▸ EXCERPTED PASSAGE:
......
This Feature presents readers sharing some love about the talent of Filipino writers and artists. We would welcome your participation. This section is for readers. You don't have to write "like a professional," "like a critic," "like an intellectual," "like a well-rounded reader," etc. Just write honestly about how you were moved. Live writers and artists (let alone the dead) don't get to hear enough from others who engage with their works (some may not even know all who comprise their audience). To know someone read their stories and poems or appreciated their artistry is to receive a gift. Just share from your heart. It will be more than enough. DEADLINE: April 15, 2022 for Issue #13. Duplications of authors/artists and more than one testimonial are fine.
......
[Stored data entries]
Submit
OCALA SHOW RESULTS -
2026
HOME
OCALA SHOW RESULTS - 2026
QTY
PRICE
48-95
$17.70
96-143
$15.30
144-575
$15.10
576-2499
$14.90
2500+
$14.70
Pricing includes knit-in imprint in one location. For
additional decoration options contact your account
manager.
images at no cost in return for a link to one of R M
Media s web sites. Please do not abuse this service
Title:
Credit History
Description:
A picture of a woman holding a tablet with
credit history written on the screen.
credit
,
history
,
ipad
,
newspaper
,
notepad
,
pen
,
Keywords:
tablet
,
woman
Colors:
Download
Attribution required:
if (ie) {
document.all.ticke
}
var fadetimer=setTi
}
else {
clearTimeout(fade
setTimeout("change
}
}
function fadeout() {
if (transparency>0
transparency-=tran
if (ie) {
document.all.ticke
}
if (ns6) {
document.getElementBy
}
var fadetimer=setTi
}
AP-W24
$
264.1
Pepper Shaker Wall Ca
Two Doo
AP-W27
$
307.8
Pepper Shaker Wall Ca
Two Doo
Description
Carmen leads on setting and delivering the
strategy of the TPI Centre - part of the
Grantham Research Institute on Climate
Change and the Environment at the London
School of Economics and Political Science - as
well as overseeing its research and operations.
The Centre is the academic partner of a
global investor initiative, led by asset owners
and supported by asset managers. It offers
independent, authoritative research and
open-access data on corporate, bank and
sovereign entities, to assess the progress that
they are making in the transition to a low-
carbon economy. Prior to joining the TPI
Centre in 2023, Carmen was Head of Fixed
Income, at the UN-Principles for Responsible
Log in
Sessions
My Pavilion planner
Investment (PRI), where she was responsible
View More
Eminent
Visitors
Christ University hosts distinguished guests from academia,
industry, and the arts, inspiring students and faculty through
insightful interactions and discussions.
......
▸ REQUIRED ACTION A:
Answer these questions using the feature call above:
(i) Who is the section intended for?
(ii) According to the feature call, what is it to know that someone read a writer's stories and poems or appreciated their artistry?
(iii) What is the deadline, and for which issue?
▸ REQUIRED ACTION B: Repeat the part of the feature call above from "This Feature presents" up to and including "testimonial are fine.", word for word.

▸ EXERCISE RESPONSE A:
(i) Readers.
(ii) To receive a gift.
(iii) April 15, 2022, for Issue #13.

▸ EXERCISE RESPONSE B:
This Feature presents readers sharing some love about the talent of Filipino writers and artists. We would welcome your participation. This section is for readers. You don't have to write "like a professional," "like a critic," "like an intellectual," "like a well-rounded reader," etc. Just write honestly about how you were moved. Live writers and artists (let alone the dead) don't get to hear enough from others who engage with their works (some may not even know all who comprise their audience). To know someone read their stories and poems or appreciated their artistry is to receive a gift. Just share from your heart. It will be more than enough. DEADLINE: April 15, 2022 for Issue #13. Duplications of authors/artists and more than one testimonial are fine.